### [CONSIGNE 1]
Répondez à ces questions d'après la page :
(a) Quelle chambre de la cour d'appel de Rouen a rendu l'arrêt ?
(b) À quelle date la décision déférée a-t-elle été rendue ?
(c) Quel avocat assiste le mineur protégé ?

### [PAGE]
- - -

France | France, Cour d'appel de Rouen, Chambre des tutelles, 16 décembre 2011, 11/02568


R. G : 11/ 02568 COUR D'APPEL DE ROUEN
CHAMBRE DES TUTELLES
Protection juridique des mineurs
ARRÊT DU 16 DÉCEMBRE 2011

DÉCISION DÉFÉRÉE :
Décision rendue par le juge aux affaires familiales délégué aux tutelles mineurs du Tribunal de grande instance de ROUEN en date du 26 Avril 2011 inscrit sous le no RG : 08- A-00360
Concernant le MINEUR PROTÉGÉ :
Monsieur Avtandili X... né le 07 Septembre 1994 à ODJIO DISTRICT AKHMETA-GEORGIE-Chez son tuteur M. le responsable de L'ASE Hôtel du département Cours Clémenceau 76100 ROUEN
comparant en personne,

assisté de Me Marie-hélène MERIGOT, avocat au barreau de ROUEN

Dans la procédure d'appel...

- - -

### [Données enregistrées]
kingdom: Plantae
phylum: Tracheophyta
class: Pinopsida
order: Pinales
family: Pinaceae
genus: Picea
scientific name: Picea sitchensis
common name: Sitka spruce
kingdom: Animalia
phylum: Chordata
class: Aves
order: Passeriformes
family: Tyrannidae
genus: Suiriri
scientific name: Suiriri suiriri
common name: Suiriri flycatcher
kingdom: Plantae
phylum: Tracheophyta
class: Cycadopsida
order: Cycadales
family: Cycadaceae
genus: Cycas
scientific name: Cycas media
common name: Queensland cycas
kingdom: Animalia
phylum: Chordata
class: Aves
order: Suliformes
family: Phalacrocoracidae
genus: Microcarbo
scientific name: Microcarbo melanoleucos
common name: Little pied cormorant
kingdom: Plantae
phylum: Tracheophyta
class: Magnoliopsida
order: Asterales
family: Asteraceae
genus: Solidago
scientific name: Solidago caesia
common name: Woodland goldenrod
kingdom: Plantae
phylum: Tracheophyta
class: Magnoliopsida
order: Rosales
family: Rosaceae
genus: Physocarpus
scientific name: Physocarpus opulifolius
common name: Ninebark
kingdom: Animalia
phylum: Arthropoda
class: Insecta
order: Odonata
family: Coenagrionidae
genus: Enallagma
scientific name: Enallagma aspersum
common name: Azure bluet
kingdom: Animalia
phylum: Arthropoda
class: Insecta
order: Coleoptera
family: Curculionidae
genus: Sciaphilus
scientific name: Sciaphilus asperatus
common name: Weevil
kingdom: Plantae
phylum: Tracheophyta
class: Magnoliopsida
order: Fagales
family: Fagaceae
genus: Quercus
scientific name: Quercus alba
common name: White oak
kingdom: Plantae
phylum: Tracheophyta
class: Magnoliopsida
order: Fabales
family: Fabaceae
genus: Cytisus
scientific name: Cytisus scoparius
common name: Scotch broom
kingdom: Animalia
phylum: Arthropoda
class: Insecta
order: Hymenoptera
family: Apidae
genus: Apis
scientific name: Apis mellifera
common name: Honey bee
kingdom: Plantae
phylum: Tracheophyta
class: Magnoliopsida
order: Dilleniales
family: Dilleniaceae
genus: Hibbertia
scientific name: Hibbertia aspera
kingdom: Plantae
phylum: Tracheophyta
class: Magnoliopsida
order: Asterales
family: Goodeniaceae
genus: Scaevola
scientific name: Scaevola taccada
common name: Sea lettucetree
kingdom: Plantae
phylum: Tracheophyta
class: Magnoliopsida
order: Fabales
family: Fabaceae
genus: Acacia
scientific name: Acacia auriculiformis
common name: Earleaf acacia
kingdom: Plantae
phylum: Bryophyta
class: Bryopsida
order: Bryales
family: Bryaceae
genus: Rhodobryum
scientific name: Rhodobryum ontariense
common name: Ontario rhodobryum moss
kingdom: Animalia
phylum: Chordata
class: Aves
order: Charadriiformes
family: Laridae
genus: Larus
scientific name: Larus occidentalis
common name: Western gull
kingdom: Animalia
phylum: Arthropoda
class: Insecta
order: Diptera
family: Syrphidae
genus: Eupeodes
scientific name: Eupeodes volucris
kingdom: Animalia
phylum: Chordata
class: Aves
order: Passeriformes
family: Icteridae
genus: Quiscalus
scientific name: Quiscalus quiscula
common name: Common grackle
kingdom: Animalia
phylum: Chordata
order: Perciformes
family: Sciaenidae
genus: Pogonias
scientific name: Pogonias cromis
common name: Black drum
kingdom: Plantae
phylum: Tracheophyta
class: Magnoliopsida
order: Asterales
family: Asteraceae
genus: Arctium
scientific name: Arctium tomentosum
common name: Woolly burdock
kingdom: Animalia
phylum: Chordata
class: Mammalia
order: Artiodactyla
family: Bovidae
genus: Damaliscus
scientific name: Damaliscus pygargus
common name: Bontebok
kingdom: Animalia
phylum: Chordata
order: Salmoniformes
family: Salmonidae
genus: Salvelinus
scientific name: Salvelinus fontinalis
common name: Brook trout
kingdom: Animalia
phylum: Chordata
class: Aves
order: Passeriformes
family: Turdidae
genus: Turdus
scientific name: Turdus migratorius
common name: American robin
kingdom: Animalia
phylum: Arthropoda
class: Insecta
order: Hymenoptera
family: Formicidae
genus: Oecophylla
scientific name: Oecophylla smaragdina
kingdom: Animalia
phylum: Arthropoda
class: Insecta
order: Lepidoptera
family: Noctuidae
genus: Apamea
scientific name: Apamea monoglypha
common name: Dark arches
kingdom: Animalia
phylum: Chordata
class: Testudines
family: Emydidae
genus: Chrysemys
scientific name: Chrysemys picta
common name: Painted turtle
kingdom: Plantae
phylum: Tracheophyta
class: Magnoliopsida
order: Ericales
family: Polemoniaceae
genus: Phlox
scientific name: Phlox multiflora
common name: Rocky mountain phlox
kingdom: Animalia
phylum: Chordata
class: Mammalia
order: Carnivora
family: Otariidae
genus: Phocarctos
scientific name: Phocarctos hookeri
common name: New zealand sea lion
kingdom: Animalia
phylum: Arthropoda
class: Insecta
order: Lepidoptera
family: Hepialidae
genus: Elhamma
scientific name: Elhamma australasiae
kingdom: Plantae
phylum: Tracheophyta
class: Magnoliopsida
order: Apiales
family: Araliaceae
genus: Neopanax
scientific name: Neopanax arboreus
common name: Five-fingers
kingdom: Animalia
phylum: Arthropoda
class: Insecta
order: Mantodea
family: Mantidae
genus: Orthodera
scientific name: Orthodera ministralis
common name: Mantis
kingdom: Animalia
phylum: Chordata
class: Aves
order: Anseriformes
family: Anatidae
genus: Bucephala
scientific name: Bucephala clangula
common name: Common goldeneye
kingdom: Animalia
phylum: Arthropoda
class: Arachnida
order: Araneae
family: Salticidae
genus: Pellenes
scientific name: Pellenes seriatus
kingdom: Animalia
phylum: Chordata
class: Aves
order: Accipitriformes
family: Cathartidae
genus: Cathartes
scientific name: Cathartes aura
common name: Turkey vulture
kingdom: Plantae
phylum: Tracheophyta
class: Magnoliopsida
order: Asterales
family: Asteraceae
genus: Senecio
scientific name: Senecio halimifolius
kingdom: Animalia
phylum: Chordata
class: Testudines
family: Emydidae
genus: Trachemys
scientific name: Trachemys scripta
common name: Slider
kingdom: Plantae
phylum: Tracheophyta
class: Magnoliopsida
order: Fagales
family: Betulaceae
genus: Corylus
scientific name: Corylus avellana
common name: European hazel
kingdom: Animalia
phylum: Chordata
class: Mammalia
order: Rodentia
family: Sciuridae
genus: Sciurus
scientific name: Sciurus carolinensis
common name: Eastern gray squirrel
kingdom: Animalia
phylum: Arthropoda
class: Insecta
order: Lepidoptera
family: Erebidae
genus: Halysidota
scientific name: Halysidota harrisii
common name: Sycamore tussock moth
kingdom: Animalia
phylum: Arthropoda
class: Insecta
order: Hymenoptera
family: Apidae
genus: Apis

- - -

### [CONSIGNE 2]
Reprenez les lignes du jeu de données depuis la première jusqu'à celle qui contient « scientific name: Cycas media », incluse. Substituez « classe » à « class » sans rien modifier d'autre.

### [RÉPONSE FINALE 1]
(a) La chambre des tutelles.
(b) Le 26 avril 2011.
(c) Me Marie-hélène MERIGOT, avocat au barreau de Rouen.

### [RÉPONSE FINALE 2]
kingdom: Plantae
phylum: Tracheophyta
classe: Pinopsida
order: Pinales
family: Pinaceae
genus: Picea
scientific name: Picea sitchensis
common name: Sitka spruce
kingdom: Animalia
phylum: Chordata
classe: Aves
order: Passeriformes
family: Tyrannidae
genus: Suiriri
scientific name: Suiriri suiriri
common name: Suiriri flycatcher
kingdom: Plantae
phylum: Tracheophyta
classe: Cycadopsida
order: Cycadales
family: Cycadaceae
genus: Cycas
scientific name: Cycas media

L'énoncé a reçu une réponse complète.